While compelling, this argument ignores a historical truth: Over the centuries, concentration of wealth in the hands of a few has been the norm, rather than the exception.
A particularly vivid example of this phenomenon was ancient Rome, where wealth and power were tightly controlled by 1 percent or less of the population. In fact, much of what we today know of Roman life is in fact the chronicle of only this 1 percent, rather than of the silent 99 percent.
By looking carefully at the archaeological record and at such unexpected sources as the Gospels, we can understand the vivid lives underlying that historical silence, and the alarming causes of these Romans’ apparent complacency in the face of sharp inequality.
Hidden away in the hopes and fears expressed in dream interpretations, in astrological predictions, in magical texts, in grave epitaphs, and even in the New Testament world populated by 99-percenters sound the voices of ordinary Romans. And they are not so different from us.
Ordinary men focus on work as a source of identity and pride, and find social satisfaction in clubs and religious ceremonies. They worry about the dangers of travel abroad and disorder in the neighborhood. Ordinary women work hard, often outside the home. Both are concerned about their children, and strive to arrange a good future for daughters as well as sons.
Some men become soldiers to access a stable and secure world — if they lived — and some become gladiators to take advantage of the people’s craze for violent entertainment. Some women take up roles in the business world, some become prostitutes.
Even slaves carve out a life that recognizes their reality; some by hard work and less honorable means earned their freedom and even wealth. It is far, far from a benign situation with suffering for many, but still ordinary Roman people show great resilience in developing family, culture, and survival techniques to make the best of it.

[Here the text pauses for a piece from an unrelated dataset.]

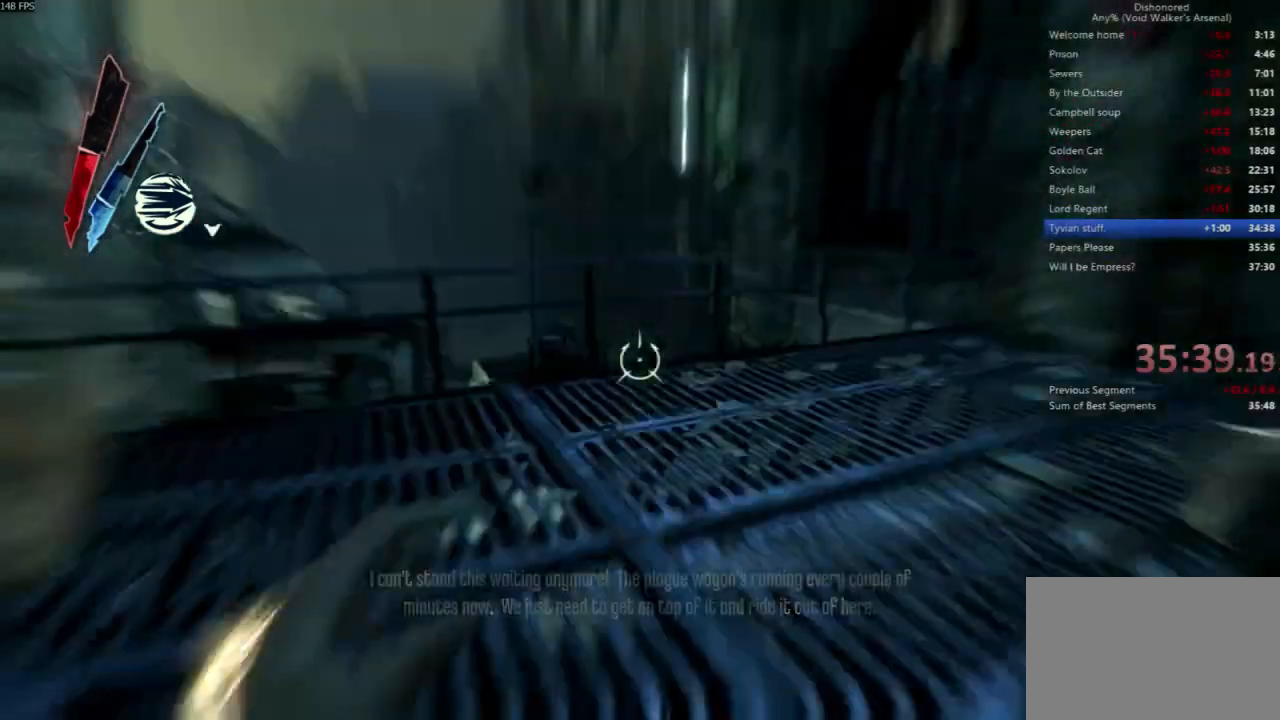
{"keys": ["shift", "w"], "mouse": []}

Confronted by the vivid lives of this vast Roman majority, we might ask, Why didn’t the slaves revolt? Why didn’t the women fight for more equality? Why didn’t ordinary men demand political power?
The answer is simple and for us disconcerting. No one in the Roman world could conceive of such massive change in a profoundly hierarchical and static society.
Even early Christians endorsed the existing order. As Paul states, “Everyone must submit himself to the governing authorities, for there is no authority except that which God has established. … Give everyone what you owe him: If you owe taxes, pay taxes; if revenue, then revenue; if respect, then respect; if honor, then honor.” (Romans 13:1-7). There could be no clearer endorsement of the existing order of things.
In the Occupy movement we are experiencing the strong American tradition of questioning authority and the rule of the elite rich. Although resistance is usually futile — the periods of power to the people are few — still the enduring leitmotif is that change for the better is possible.
On the contrary, the most startling fact about how the Roman 99 percent lived is a lack of any widespread socio-political alternative to living within the expectations they were born into. Only some outlaws with their egalitarian habits could break out of the mould. And that is where we deeply differ from the 99 percent of Rome.
We can imagine conditions different than they are, and can work for positive change. We learn from the ordinary Romans that it is possible to survive and even thrive in a world constricted by the power of the elite. We hope we differ from them in being able to limit that power for the greater good of an entire society.